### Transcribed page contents

---

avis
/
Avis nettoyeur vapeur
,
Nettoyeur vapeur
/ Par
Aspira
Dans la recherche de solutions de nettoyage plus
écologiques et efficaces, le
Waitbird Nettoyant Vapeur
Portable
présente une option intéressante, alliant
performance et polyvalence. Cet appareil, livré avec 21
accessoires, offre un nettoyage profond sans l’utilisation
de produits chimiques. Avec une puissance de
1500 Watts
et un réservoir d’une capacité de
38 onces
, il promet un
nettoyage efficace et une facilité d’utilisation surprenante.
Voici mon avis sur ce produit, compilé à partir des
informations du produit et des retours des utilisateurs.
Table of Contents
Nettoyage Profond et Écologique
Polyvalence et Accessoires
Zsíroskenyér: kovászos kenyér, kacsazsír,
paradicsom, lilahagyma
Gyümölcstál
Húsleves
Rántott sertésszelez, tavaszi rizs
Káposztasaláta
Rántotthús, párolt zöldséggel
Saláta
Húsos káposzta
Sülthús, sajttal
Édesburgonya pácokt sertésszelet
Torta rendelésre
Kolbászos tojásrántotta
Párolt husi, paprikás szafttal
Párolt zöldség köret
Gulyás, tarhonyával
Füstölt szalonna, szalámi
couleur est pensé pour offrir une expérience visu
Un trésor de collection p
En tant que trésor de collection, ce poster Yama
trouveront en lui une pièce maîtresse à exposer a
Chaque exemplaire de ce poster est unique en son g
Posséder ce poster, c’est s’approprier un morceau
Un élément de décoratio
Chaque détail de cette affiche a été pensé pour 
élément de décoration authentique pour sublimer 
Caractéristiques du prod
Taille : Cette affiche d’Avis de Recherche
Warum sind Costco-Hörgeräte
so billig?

---

### YOUR TASK
In full and word for word, restate the data.

### EXERCISE SOLUTION
avis
/
Avis nettoyeur vapeur
,
Nettoyeur vapeur
/ Par
Aspira
Dans la recherche de solutions de nettoyage plus
écologiques et efficaces, le
Waitbird Nettoyant Vapeur
Portable
présente une option intéressante, alliant
performance et polyvalence. Cet appareil, livré avec 21
accessoires, offre un nettoyage profond sans l’utilisation
de produits chimiques. Avec une puissance de
1500 Watts
et un réservoir d’une capacité de
38 onces
, il promet un
nettoyage efficace et une facilité d’utilisation surprenante.
Voici mon avis sur ce produit, compilé à partir des
informations du produit et des retours des utilisateurs.
Table of Contents
Nettoyage Profond et Écologique
Polyvalence et Accessoires
Zsíroskenyér: kovászos kenyér, kacsazsír,
paradicsom, lilahagyma
Gyümölcstál
Húsleves
Rántott sertésszelez, tavaszi rizs
Káposztasaláta
Rántotthús, párolt zöldséggel
Saláta
Húsos káposzta
Sülthús, sajttal
Édesburgonya pácokt sertésszelet
Torta rendelésre
Kolbászos tojásrántotta
Párolt husi, paprikás szafttal
Párolt zöldség köret
Gulyás, tarhonyával
Füstölt szalonna, szalámi
couleur est pensé pour offrir une expérience visu
Un trésor de collection p
En tant que trésor de collection, ce poster Yama
trouveront en lui une pièce maîtresse à exposer a
Chaque exemplaire de ce poster est unique en son g
Posséder ce poster, c’est s’approprier un morceau
Un élément de décoratio
Chaque détail de cette affiche a été pensé pour 
élément de décoration authentique pour sublimer 
Caractéristiques du prod
Taille : Cette affiche d’Avis de Recherche
Warum sind Costco-Hörgeräte
so billig?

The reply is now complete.